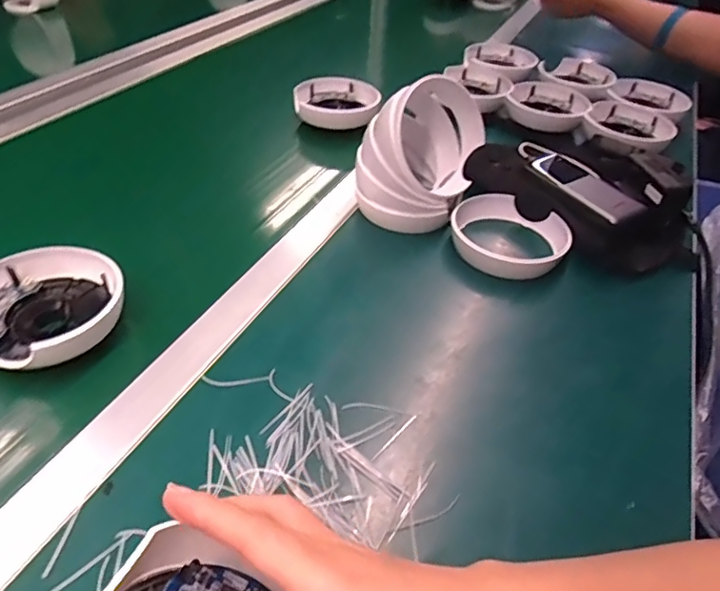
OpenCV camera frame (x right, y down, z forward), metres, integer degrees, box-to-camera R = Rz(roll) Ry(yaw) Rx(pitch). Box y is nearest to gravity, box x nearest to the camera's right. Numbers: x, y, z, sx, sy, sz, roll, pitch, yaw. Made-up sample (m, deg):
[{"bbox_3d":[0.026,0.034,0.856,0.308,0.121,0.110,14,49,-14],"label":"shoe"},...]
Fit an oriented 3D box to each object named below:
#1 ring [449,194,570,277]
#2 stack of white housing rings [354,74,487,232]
[{"bbox_3d":[0.150,-0.061,0.550,0.116,0.032,0.113,3,43,-2],"label":"ring"},{"bbox_3d":[0.061,-0.138,0.566,0.102,0.136,0.117,28,46,23],"label":"stack of white housing rings"}]

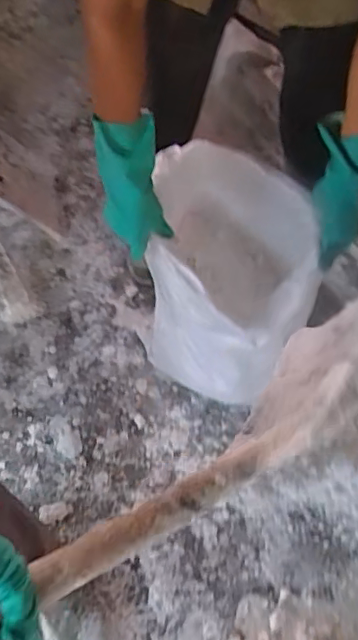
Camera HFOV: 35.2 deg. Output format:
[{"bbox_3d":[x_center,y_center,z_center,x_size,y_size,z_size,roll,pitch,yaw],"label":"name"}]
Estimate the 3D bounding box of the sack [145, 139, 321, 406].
[{"bbox_3d":[0.103,-0.059,1.121,0.301,0.505,0.261,17,63,7],"label":"sack"}]

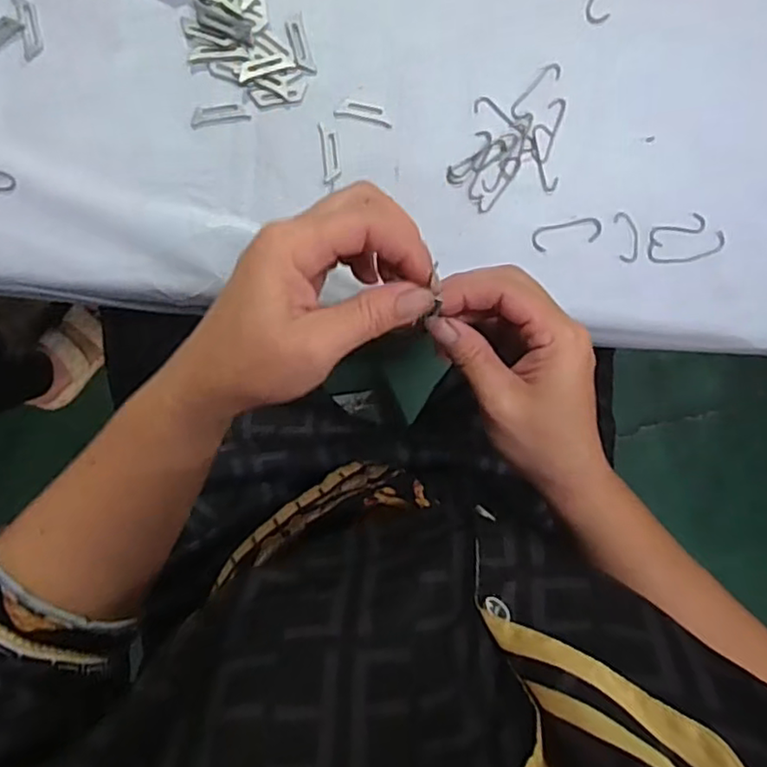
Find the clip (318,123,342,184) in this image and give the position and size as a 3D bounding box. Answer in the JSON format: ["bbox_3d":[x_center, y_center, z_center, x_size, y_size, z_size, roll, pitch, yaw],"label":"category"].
[{"bbox_3d":[-0.033,-0.144,0.399,0.012,0.004,0.035,-7,98,-3],"label":"clip"}]

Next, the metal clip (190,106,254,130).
[{"bbox_3d":[-0.100,-0.165,0.394,0.035,0.004,0.012,-10,98,-3],"label":"metal clip"}]

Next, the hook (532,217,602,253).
[{"bbox_3d":[0.120,-0.097,0.418,0.046,0.004,0.016,-10,98,-3],"label":"hook"}]

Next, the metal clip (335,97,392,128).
[{"bbox_3d":[-0.011,-0.169,0.399,0.035,0.004,0.011,11,96,-6],"label":"metal clip"}]

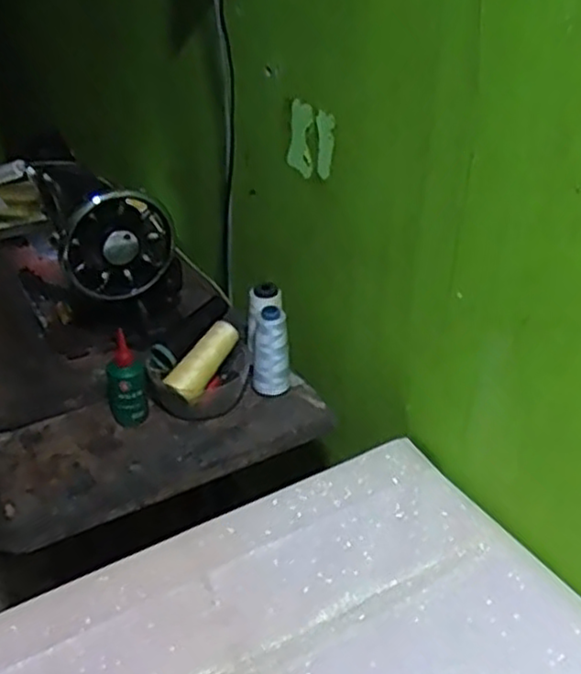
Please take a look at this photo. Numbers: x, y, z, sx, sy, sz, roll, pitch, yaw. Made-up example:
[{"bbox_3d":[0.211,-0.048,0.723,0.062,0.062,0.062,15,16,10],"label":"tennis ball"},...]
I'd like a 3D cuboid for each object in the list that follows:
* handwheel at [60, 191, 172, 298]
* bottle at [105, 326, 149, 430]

· · · · ·

### EXERCISE PROMPT:
Keep only the lines of the listing that contain the word "Numbers", and copy them.

### COMPLETED EXERCISE:
OpenCV camera frame (x right, y down, z forward), metres, integer degrees, box-to-camera R = Rz(roll) Ry(yaw) Rx(pitch). Box y is nearest to gravity, box x nearest to the camera's right. Numbers: x, y, z, sx, sy, sz, roll, pitch, yaw. Made-up sample (m, deg):
Please take a look at this photo. Numbers: x, y, z, sx, sy, sz, roll, pitch, yaw. Made-up example:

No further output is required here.